Ebooks

A hard sell….

On Broadway anyone can keep track of how shows are doing: the Broadway League (the equivalent of SOLT) release the weekly box office grosses for publication in Variety and on Playbill.com. Though individual producers can opt out - as Young Frankenstein has from the beginning of its run - this apparent frankness about the business of show in showbusiness creates a sense of openness and allows every producer to size up the opposition publicly as well as privately.

The West End, by comparison, is a “closed shop”; though investors will be given information on how their shows are doing, and SOLT collects and publishes annual figures across the board of the member theatres they represent, individual accounts (and accountability) are hidden from view.

Given that it is (mostly) still a private business, there is no need for them to go public, but it creates a strange kind of guessing game in the West End, based purely on anecdotal evidence about how shows are doing.

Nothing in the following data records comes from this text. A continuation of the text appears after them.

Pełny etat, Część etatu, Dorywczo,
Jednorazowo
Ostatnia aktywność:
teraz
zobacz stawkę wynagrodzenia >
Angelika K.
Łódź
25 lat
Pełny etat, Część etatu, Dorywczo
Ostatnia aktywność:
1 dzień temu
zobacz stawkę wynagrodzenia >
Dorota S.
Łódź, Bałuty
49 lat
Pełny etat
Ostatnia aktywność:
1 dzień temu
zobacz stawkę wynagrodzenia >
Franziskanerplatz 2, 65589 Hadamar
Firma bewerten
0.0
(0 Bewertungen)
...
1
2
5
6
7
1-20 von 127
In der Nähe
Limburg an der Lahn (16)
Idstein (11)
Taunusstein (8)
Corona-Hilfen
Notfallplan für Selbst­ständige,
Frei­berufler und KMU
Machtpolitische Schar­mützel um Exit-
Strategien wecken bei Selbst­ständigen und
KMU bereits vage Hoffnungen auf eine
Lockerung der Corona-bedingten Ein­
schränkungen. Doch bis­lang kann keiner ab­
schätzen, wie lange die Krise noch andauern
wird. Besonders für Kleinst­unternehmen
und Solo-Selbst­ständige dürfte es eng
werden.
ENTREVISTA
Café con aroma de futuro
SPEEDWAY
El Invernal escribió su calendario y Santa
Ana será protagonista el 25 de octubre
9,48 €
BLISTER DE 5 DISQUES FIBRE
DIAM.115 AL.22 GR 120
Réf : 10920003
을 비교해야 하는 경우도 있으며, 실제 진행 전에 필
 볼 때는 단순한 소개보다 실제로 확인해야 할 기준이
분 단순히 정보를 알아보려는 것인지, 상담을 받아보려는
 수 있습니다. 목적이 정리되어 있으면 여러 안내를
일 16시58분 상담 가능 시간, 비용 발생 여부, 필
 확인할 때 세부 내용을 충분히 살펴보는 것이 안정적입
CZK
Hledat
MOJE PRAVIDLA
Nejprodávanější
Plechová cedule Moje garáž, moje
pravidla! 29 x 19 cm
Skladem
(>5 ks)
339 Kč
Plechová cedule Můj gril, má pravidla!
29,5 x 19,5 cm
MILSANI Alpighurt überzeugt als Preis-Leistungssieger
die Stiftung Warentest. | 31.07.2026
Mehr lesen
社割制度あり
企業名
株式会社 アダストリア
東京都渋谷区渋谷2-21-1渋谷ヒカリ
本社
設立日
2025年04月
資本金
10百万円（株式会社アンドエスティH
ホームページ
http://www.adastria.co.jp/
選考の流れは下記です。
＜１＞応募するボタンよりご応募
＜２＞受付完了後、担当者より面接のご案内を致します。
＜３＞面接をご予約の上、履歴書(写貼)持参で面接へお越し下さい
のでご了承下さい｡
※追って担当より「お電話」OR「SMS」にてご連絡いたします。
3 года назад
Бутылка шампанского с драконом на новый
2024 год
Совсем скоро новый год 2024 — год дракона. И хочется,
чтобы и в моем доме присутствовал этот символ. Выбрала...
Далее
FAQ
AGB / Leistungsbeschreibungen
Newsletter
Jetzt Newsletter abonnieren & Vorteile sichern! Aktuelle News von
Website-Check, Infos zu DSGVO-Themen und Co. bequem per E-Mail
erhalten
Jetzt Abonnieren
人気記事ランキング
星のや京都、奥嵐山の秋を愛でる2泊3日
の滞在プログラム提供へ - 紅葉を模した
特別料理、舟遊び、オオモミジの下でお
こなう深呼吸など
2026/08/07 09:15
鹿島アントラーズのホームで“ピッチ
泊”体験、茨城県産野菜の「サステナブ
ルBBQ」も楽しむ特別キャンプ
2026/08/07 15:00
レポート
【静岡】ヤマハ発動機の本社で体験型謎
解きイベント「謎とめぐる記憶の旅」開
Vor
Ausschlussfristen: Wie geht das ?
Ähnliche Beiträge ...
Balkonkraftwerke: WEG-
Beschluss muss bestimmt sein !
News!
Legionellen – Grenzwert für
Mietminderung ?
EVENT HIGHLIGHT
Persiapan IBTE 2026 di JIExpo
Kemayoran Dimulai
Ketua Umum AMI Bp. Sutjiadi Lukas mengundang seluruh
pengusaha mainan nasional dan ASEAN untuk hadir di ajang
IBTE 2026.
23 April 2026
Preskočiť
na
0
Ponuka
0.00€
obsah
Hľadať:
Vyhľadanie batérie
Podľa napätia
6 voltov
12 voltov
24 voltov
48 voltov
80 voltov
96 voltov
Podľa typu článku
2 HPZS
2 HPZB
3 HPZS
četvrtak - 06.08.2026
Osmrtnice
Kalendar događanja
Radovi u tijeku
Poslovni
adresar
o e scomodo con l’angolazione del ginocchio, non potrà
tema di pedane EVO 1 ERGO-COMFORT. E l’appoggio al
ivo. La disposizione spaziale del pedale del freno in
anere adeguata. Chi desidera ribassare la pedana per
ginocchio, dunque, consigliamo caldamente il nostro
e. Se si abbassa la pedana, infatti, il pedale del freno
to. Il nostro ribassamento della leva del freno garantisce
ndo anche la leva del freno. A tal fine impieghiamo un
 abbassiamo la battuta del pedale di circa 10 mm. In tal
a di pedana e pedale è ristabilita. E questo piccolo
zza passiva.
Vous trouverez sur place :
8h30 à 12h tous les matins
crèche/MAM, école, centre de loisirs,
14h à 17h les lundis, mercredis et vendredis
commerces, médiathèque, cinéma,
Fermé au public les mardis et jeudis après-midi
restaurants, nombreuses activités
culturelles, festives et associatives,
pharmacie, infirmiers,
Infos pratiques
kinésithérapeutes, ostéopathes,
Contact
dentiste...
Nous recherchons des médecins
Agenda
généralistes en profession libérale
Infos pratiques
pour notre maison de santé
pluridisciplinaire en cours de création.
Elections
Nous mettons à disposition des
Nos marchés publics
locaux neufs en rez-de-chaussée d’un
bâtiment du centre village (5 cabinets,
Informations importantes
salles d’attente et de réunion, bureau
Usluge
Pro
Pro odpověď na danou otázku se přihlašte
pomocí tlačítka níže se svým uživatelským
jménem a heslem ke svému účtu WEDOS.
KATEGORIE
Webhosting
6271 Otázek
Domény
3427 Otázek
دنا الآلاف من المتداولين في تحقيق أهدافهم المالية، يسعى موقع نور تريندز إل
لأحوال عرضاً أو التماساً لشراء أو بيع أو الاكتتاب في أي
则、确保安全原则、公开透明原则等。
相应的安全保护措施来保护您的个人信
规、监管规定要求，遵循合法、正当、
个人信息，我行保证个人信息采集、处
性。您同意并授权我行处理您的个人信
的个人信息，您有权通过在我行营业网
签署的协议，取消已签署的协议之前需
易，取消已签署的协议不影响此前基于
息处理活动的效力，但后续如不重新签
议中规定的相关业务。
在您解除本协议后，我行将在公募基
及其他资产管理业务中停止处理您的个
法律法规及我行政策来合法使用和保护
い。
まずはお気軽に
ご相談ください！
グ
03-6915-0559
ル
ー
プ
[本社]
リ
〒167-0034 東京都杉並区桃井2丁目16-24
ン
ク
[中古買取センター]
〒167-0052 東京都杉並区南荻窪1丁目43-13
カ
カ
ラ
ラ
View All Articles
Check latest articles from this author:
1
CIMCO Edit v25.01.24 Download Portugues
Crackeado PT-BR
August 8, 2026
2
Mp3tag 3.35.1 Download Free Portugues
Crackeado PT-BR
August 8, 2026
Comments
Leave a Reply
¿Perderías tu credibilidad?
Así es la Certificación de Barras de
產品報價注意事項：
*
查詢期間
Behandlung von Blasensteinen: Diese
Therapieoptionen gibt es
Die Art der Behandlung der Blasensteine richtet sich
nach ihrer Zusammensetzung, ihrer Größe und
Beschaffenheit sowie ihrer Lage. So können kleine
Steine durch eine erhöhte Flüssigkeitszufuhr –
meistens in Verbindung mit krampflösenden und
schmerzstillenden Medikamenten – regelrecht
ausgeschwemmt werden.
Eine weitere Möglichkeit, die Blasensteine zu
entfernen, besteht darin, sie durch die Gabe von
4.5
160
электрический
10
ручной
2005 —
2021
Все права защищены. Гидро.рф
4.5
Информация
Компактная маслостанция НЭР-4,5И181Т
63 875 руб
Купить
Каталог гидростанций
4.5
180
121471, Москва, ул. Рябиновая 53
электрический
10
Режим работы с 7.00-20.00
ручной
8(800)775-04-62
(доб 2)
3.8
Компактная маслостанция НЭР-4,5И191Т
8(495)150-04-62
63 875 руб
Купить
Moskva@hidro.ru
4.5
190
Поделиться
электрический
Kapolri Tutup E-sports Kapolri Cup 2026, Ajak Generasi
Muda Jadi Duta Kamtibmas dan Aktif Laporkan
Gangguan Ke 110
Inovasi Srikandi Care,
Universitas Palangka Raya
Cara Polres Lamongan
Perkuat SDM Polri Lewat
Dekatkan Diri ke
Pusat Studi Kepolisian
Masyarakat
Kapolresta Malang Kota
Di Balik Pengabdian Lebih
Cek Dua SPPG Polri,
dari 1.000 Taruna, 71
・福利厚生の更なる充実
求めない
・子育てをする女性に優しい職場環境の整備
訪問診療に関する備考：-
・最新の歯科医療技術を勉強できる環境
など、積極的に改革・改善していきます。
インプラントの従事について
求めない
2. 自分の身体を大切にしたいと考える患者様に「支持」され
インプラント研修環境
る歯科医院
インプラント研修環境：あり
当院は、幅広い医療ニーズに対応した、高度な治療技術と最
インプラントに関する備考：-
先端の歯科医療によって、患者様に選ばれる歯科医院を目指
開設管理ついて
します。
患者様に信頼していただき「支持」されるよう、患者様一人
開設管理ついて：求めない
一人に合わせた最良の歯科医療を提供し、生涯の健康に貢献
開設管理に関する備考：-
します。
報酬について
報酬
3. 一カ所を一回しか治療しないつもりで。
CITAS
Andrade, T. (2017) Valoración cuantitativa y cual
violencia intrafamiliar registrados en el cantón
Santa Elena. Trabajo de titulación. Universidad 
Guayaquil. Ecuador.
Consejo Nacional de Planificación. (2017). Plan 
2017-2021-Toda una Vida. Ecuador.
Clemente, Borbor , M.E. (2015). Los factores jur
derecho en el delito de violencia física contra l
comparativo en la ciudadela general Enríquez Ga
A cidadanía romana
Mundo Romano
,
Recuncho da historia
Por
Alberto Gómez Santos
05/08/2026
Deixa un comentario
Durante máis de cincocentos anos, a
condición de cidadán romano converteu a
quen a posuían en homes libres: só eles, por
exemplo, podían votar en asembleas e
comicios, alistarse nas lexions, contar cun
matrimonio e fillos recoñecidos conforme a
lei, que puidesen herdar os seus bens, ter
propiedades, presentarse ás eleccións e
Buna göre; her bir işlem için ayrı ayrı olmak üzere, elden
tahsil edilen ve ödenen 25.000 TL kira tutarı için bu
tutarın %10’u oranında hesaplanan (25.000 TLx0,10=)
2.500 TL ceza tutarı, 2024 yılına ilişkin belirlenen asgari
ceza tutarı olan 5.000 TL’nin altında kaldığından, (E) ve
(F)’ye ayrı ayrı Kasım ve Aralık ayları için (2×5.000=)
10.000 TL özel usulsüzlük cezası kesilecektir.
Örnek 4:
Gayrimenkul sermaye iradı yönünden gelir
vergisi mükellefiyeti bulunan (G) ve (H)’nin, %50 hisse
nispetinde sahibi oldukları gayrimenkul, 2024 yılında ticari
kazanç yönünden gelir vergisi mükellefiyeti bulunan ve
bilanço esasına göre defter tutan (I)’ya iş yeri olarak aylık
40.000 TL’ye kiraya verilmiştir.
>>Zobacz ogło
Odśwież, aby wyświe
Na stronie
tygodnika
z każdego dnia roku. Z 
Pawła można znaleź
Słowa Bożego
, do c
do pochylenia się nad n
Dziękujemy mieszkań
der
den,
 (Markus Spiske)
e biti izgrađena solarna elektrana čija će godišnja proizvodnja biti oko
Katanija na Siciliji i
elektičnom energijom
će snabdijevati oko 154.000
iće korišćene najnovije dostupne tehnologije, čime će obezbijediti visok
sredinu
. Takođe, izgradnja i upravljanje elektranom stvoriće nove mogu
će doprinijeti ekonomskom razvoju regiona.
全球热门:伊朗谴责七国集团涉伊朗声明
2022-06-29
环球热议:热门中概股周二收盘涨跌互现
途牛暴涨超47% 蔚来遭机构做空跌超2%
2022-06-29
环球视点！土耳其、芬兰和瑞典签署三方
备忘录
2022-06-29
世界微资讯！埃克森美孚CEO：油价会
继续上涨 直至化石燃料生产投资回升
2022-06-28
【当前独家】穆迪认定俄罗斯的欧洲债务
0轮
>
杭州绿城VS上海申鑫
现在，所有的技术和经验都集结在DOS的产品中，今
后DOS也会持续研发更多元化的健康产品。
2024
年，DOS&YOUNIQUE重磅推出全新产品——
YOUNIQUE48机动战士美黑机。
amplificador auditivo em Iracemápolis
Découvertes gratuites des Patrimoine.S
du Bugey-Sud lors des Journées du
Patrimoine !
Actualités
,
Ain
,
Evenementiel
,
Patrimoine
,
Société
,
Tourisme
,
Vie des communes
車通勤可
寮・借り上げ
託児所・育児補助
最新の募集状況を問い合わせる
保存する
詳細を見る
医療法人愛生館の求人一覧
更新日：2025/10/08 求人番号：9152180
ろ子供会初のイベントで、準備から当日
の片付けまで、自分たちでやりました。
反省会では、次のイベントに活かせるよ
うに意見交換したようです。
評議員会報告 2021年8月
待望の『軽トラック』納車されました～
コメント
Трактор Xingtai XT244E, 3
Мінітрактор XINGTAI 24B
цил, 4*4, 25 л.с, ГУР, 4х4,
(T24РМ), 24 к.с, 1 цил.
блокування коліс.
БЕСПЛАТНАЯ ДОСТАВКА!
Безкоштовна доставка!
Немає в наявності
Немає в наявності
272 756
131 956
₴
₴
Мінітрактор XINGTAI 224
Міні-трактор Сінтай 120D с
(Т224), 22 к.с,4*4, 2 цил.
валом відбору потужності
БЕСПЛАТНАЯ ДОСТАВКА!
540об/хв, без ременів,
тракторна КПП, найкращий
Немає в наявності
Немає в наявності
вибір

The best indicator, of course, is going to the theatre itself and counting the house: I am shocked to read that the West End Whingers, who actually buy their tickets for regular performances instead of papered opening nights, found this week that both the Donmar and Almeida were less than full for the preview performances they went to of both Creditors and Waste respectively. As they point out, “The credit must be thoroughly crunching. After rattling around in in the less-than-full Donmar auditorium at Monday night’s Creditors the Whingers witnessed another rare event last night: the Almeida auditorium less-than-packed to the rafters.”

If the Donmar (with just 250 seats) and the Almeida (with 325) can’t fill up with their reputations, followings and mailing lists, what hope the rest of the West End? That’s where discount offers come in. The Donmar and Almeida may be too proud to usually do so, but the other guide to how shows are doing is to check out which ones are currently discounting. And right now, that’s pretty much everyone: all but a handful of shows are appearing on the daily online lists of what is available at the SOLT’s half price tkts booths at Leicester Square and Brent Cross shopping centre. But tkts still requires you to turn up in person, and on the day of the performance, to buy the tickets, so it’s harder to plan.

But nowadays there are plenty of advance offers, too, that can also be taken as a barometer of how good business is; the ever-invaluable Theatremonkey even usefully aggregates them in one place. You’ll find, for instance, that the now-previewing trilogy of The Norman Conquests is currently offering a top price ticket reduced from £45 to £30 (plus a £2.50 transaction fee) via an offer in Metro, though if you go to the half price booth, they’re available there, too, for £23.75, including the booking fee.

So it’s no surprise to read today’s announcement that Never Forget, the Take That musical that has been limping at the Savoy, has cancelled its plans to move to the Lyric, Shaftesbury Avenue. There have been countless offers doing the rounds - from £27.50 at tkts to two for the price of one tickets via a Daily Telegraph offer - since the show first opened at the Savoy, and it seemed unduly optimistic that downsizing its seating inventory at a smaller theatre would help it to sell more tickets, or at any rate sell a higher percentage of those available. The die was cast when, as reported by The Stage, the producers failed to secure agreement to downsize cast salaries as well.

2 Comments

Indeed, this is an interesting time for the producers of Priscilla to be introducing the already discredited practice (courtesy of one M Brooks) of "premium seating.

I guess they had to mention that the tranfer of Never Forget was off once Eddie Izzard announced he is using the Lyric for a month of performances at the same time they were supposed to be there!!